A día de hoy, gracias a las puertas que han abierto las nuevas tecnologías, es posible hacer que los productos sean visibles en el mundo entero. El hecho de que la gran mayoría de marcas tenga presencia en el entorno digital lo ha convertido casi en una obligación. ¿Hasta qué punto creéis que es imprescindible? ¿Cómo es vuestra relación con las redes sociales?
Las redes sociales crearon una plataforma mundial que, en cierto punto, es ‘democrática’ para que todos tengan la posibilidad de explotar un potencial increíble. Sin embargo, nosotros las vemos de forma muy orgánica, no nos gustaría crear contenido solo porque hay que hacerlo o seguir reglas del algoritmo para lograr tal o cual cosa. Realmente intentamos que sean tan reales y sinceras como sea posible.


Además de trabajar juntos en este proyecto, también sois pareja. ¿Cuáles creéis que son las claves para compaginar lo laboral con lo personal?
Si hay claves, aún no las encontramos (risas). Siempre es un reto encontrar momentos en los que no nos pongamos a hablar de Sar; sinceramente, los dos somos super apasionados por lo que hacemos, entonces no lo sufrimos tanto, pero cada tanto nos obligamos a poner un límite y no hablar de nada referido al trabajo. Por regla general, fallamos a las dos a tres horas máximo (risas).
Empezasteis la marca en el año 2016. Después de este tiempo colaborando, ¿qué dirías que es lo mejor del otro a la hora de trabajar? ¿Qué creéis que ha hecho que sigáis creando juntos?
Eliana: Santi es un perfeccionista, super apasionado por la joyería y con un nivel de técnica muy alto. Creo que tiene la capacidad de estar doce horas trabajando en el mismo anillo y no parar hasta lograr lo que está buscando.
Santi: Eli sabe muchísimo de diseño y es un sinfín de referencias. Es una vocera innata y sin ella la marca jamás hubiera existido. Fue quien encendió la chispa en mí de que empezáramos el proyecto juntos.

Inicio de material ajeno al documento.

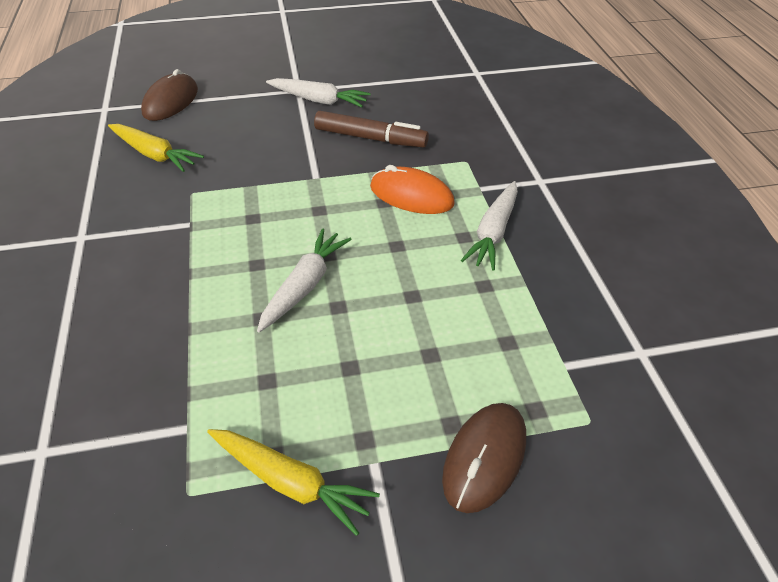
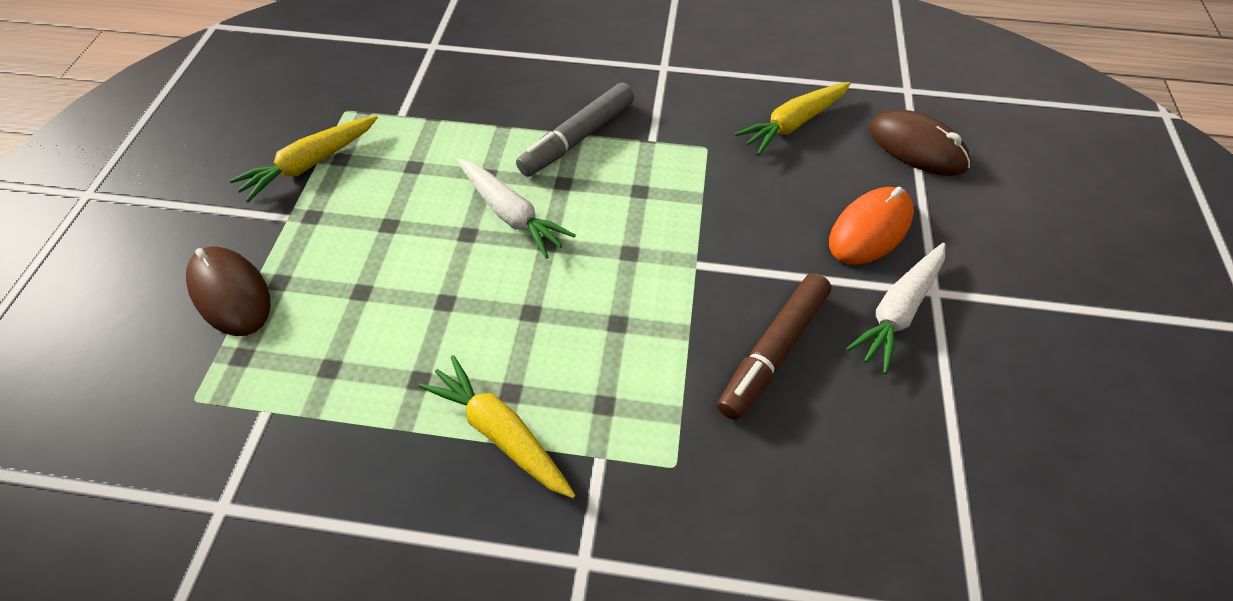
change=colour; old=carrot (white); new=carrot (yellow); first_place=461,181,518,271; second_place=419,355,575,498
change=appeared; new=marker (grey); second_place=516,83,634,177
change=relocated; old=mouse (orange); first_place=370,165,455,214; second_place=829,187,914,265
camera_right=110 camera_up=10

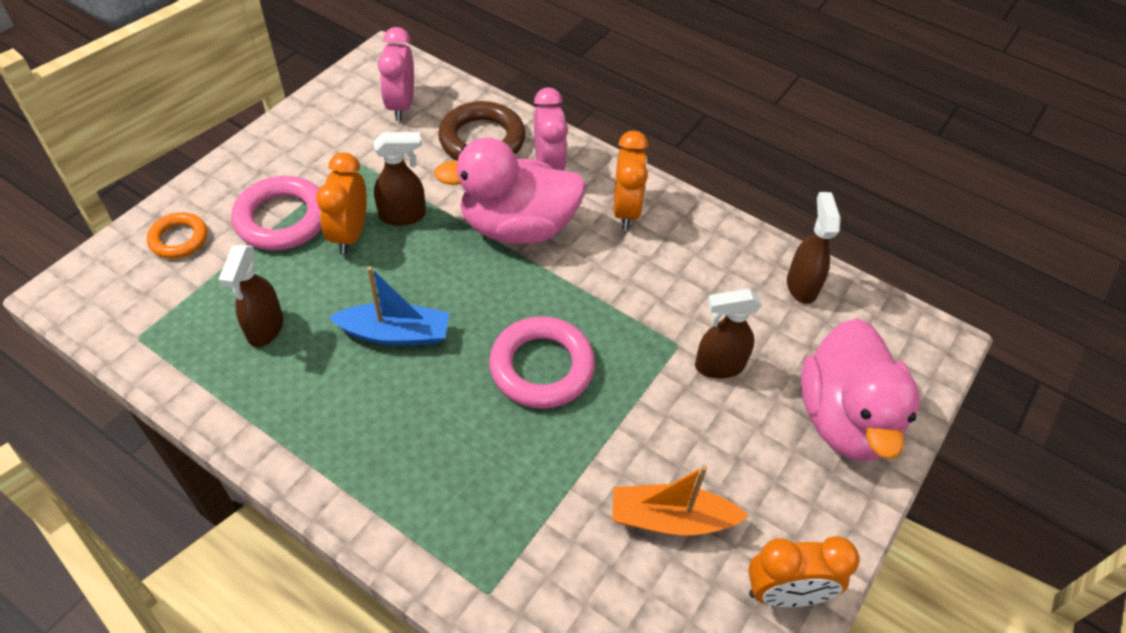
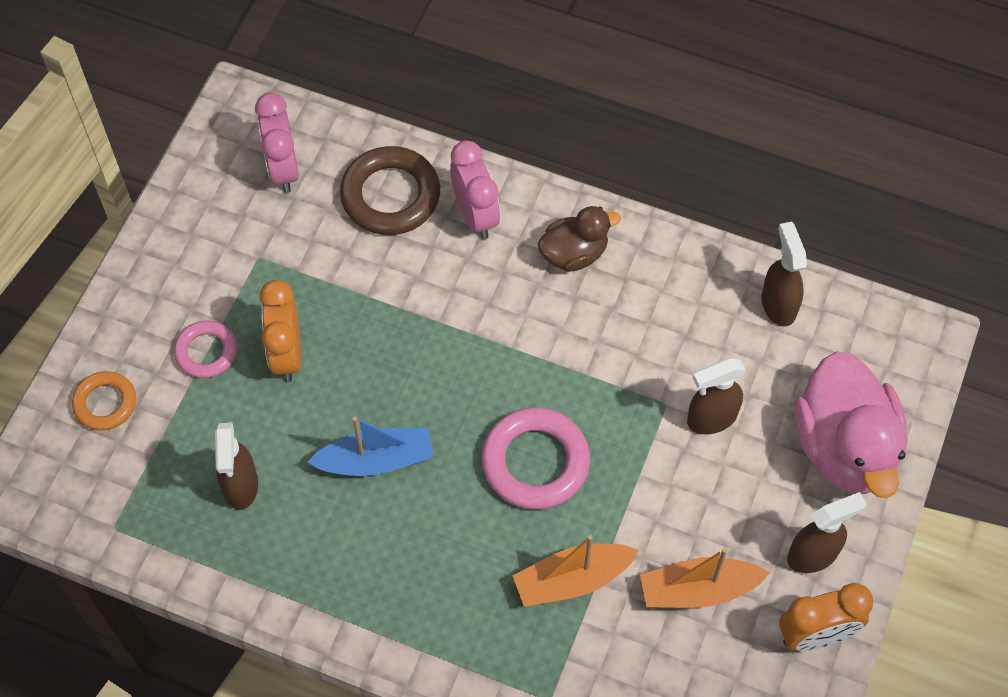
change=size; old=ring (pink); first_place=231,176,322,250; second_place=174,321,237,378; factor=0.6
change=appeared; new=boat (orange); second_place=513,535,639,607
change=exchanged; old=clock (orange); new=duck (brown); first_place=613,131,648,230; second_place=538,206,621,272
change=relocated; old=spray bottle (brown); first_place=374,132,426,226; second_place=787,492,867,573
change=missing; old=duck (pink); first_place=434,137,586,244
camera_right=-10 camera_up=10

Eliana: Creemos que lo que nos mantiene creando juntos es nuestra pasión por el diseño en general. Nos compensamos a la perfección, mis fuertes son las debilidades de Santi y viceversa. Somos una de esas parejas que tienen la suerte de también ser mejores amigos.
De cara al futuro, ¿qué planes tenéis para Sar Jewelry? ¿Algún propósito o proyecto interesante que podáis compartir?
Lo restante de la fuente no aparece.